Instructions:
1. Please reproduce the passage of the article on Baltimore's training data between "The heads of" and "of Solid Waste.", inclusive.
2. According to the article on Baltimore's training data, how many DPW employees completed the Digital Skills training program?

Quoted passage:
◆ ◆ ◆ ◆ ◆

City admits giving wrong data in response to inspector general request
Instead of 39 solid waste employees participating in a computer training program, as originally stated, just one actually attended, underscoring what IG Cumming calls the “digital divide” within Baltimore government
Above: Baltimore Human Resources Director Quinton Herbert and Public Works Director Khalil Zaied.
The heads of two city agencies have acknowledged that a statistic they used to try to flip the narrative of the latest inspector general report about working conditions faced by sanitation workers was off by a wide margin.
Originally, Human Resources Director Quinton Herbert and Public Works Director Khalil Zaied reported that “approximately 56% of the DPW employees” who attended a city-run digital training class were from the Bureau of Solid Waste.
The percentage, which translated to 39 people, helped bolster their argument that the 136 sanitation workers whom IG Isabel Mercedes Cumming found were without city-provided health insurance had no one to blame but themselves. (Or in the words of their memo: “This data highlights potential lapses in individual employee accountability.”)
But when Cumming asked for the names of the attendees, Herbert and Zaied conceded that only one solid waste employee was so trained.
“A misinterpretation of a spreadsheet” was the cause of the misinformation, they said in an updated memo released today by Cumming.
The update provided this further explanation:
A “review of the data revealed that while 70 employees in the DPW completed the Digital Skills training program, only 1 of the employees was assigned to the BSW [Bureau of Solid Waste].”

◆ ◆ ◆ ◆ ◆

Stored data:
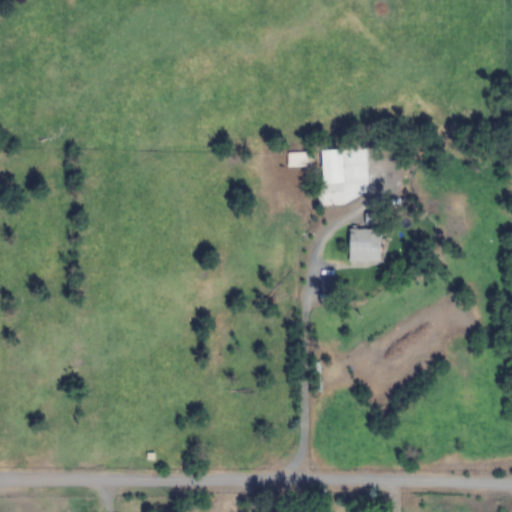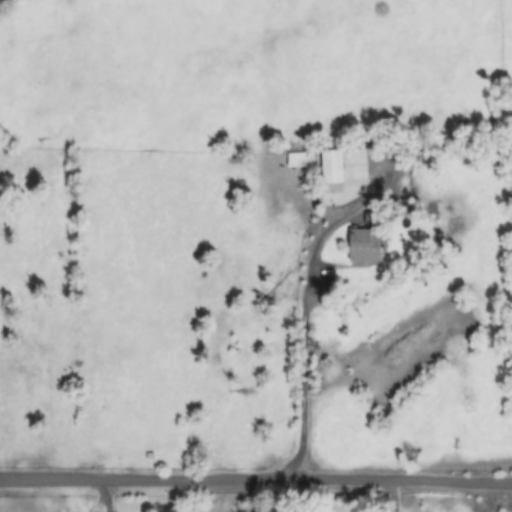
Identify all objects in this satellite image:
building: (3, 1)
building: (297, 160)
building: (330, 168)
building: (363, 246)
crop: (255, 255)
road: (256, 482)
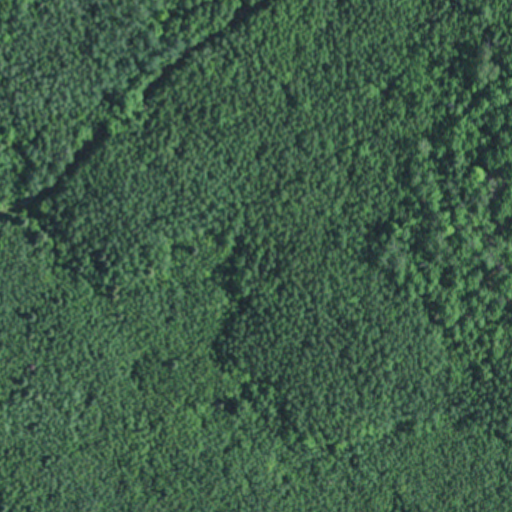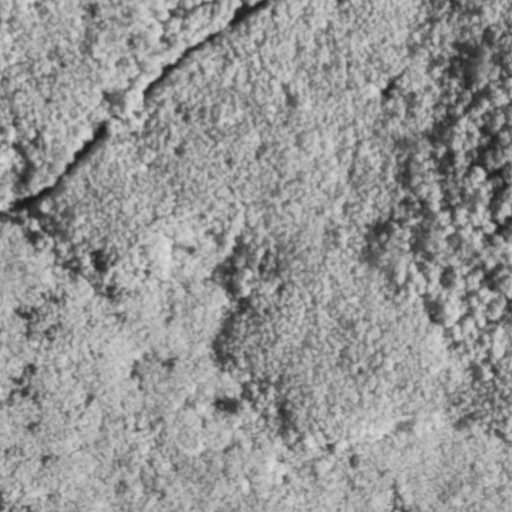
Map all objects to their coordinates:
road: (130, 106)
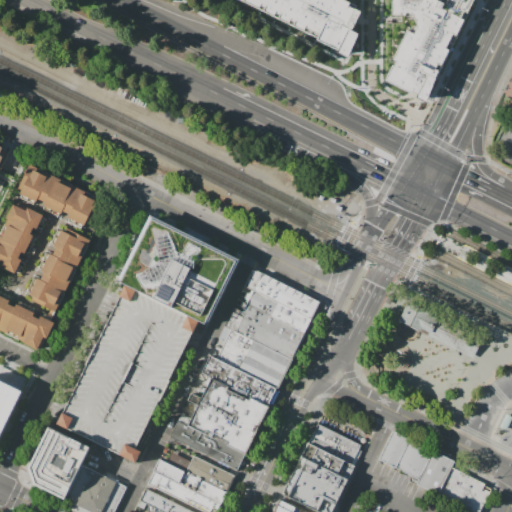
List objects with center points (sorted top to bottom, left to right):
road: (509, 16)
building: (314, 18)
building: (316, 18)
road: (98, 36)
road: (295, 36)
building: (424, 41)
building: (423, 42)
road: (496, 44)
road: (360, 49)
road: (356, 62)
road: (370, 70)
road: (379, 72)
road: (271, 78)
road: (482, 79)
road: (194, 83)
road: (356, 86)
road: (236, 103)
building: (509, 109)
road: (454, 110)
road: (414, 124)
road: (462, 129)
road: (294, 131)
traffic signals: (433, 140)
road: (505, 143)
road: (441, 144)
parking lot: (503, 146)
building: (1, 151)
road: (73, 156)
road: (434, 160)
road: (479, 160)
road: (395, 165)
road: (368, 167)
road: (500, 168)
road: (412, 169)
road: (454, 169)
traffic signals: (465, 175)
traffic signals: (385, 176)
road: (437, 181)
parking lot: (178, 183)
railway: (256, 185)
road: (486, 185)
road: (416, 191)
road: (454, 191)
building: (58, 195)
building: (59, 196)
railway: (256, 197)
road: (367, 202)
road: (404, 213)
road: (359, 216)
road: (470, 216)
road: (383, 219)
traffic signals: (415, 222)
road: (412, 226)
building: (15, 235)
building: (17, 237)
road: (425, 237)
road: (435, 237)
road: (345, 238)
road: (476, 238)
road: (245, 241)
railway: (480, 249)
road: (337, 260)
road: (393, 261)
building: (60, 268)
building: (57, 269)
road: (406, 269)
railway: (475, 269)
building: (179, 270)
road: (353, 272)
building: (504, 272)
railway: (506, 279)
road: (330, 286)
traffic signals: (380, 287)
building: (283, 293)
road: (108, 295)
parking lot: (117, 300)
road: (370, 303)
road: (103, 305)
parking lot: (113, 310)
building: (278, 310)
road: (454, 314)
building: (23, 322)
building: (24, 324)
building: (432, 324)
building: (270, 331)
road: (75, 337)
street lamp: (424, 340)
building: (469, 342)
street lamp: (498, 342)
road: (347, 346)
street lamp: (448, 351)
street lamp: (410, 354)
building: (254, 358)
road: (27, 362)
road: (308, 368)
street lamp: (457, 369)
road: (332, 370)
road: (407, 370)
building: (244, 371)
street lamp: (422, 374)
road: (481, 374)
building: (19, 375)
parking garage: (131, 375)
building: (131, 375)
road: (362, 375)
road: (470, 378)
road: (189, 379)
building: (239, 379)
road: (339, 379)
street lamp: (450, 385)
road: (358, 389)
road: (495, 390)
road: (499, 393)
road: (355, 398)
building: (8, 401)
road: (300, 401)
road: (273, 407)
street lamp: (503, 409)
building: (227, 415)
road: (296, 415)
building: (505, 422)
road: (479, 427)
street lamp: (494, 429)
road: (430, 431)
road: (410, 437)
road: (485, 437)
road: (494, 440)
building: (336, 444)
building: (208, 446)
road: (505, 451)
building: (128, 452)
road: (297, 453)
road: (483, 457)
road: (211, 460)
building: (57, 461)
building: (327, 461)
road: (369, 462)
traffic signals: (498, 464)
road: (505, 467)
building: (321, 469)
road: (117, 470)
building: (433, 471)
building: (434, 472)
building: (71, 474)
building: (199, 478)
building: (191, 480)
road: (263, 480)
building: (315, 486)
road: (503, 486)
building: (95, 491)
building: (182, 493)
parking lot: (386, 494)
road: (170, 496)
road: (389, 497)
road: (287, 498)
road: (21, 500)
building: (158, 502)
building: (161, 502)
road: (508, 505)
building: (281, 507)
building: (283, 507)
building: (159, 510)
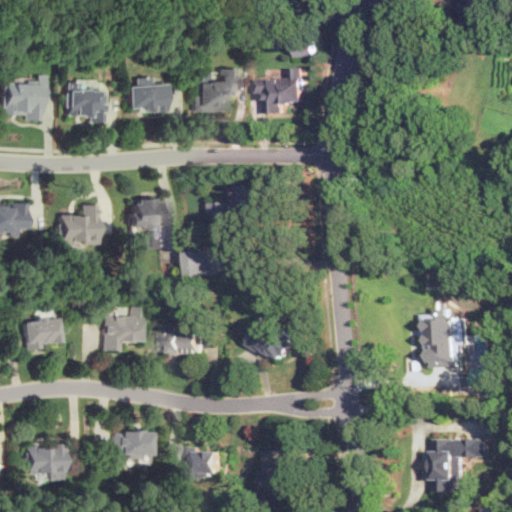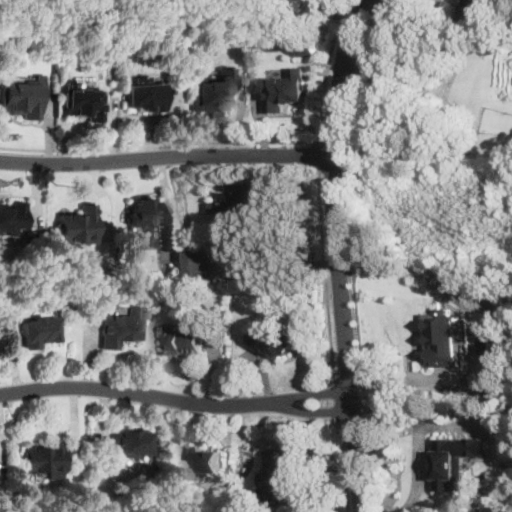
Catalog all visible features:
building: (474, 7)
building: (474, 7)
road: (422, 45)
building: (306, 46)
building: (283, 87)
building: (284, 88)
building: (211, 91)
building: (212, 91)
building: (144, 97)
building: (143, 98)
building: (21, 99)
building: (21, 99)
building: (81, 103)
building: (83, 104)
road: (214, 141)
road: (318, 151)
road: (166, 157)
building: (242, 199)
building: (241, 201)
building: (11, 217)
building: (12, 218)
building: (145, 219)
building: (146, 221)
building: (76, 226)
building: (76, 228)
road: (338, 253)
road: (280, 257)
building: (200, 261)
road: (324, 271)
building: (119, 328)
building: (118, 329)
building: (37, 331)
building: (38, 332)
building: (448, 335)
building: (446, 337)
building: (180, 340)
building: (180, 340)
building: (272, 341)
building: (272, 341)
road: (336, 398)
road: (174, 399)
road: (416, 433)
building: (129, 443)
building: (131, 444)
building: (201, 458)
building: (201, 458)
building: (455, 458)
building: (456, 458)
building: (42, 461)
building: (43, 462)
road: (344, 466)
building: (277, 473)
building: (278, 473)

◆ ◆ ◆ ◆ ◆

Written answers:
1.
The heads of two city agencies have acknowledged that a statistic they used to try to flip the narrative of the latest inspector general report about working conditions faced by sanitation workers was off by a wide margin.
Originally, Human Resources Director Quinton Herbert and Public Works Director Khalil Zaied reported that “approximately 56% of the DPW employees” who attended a city-run digital training class were from the Bureau of Solid Waste.

2. 70 DPW employees completed it.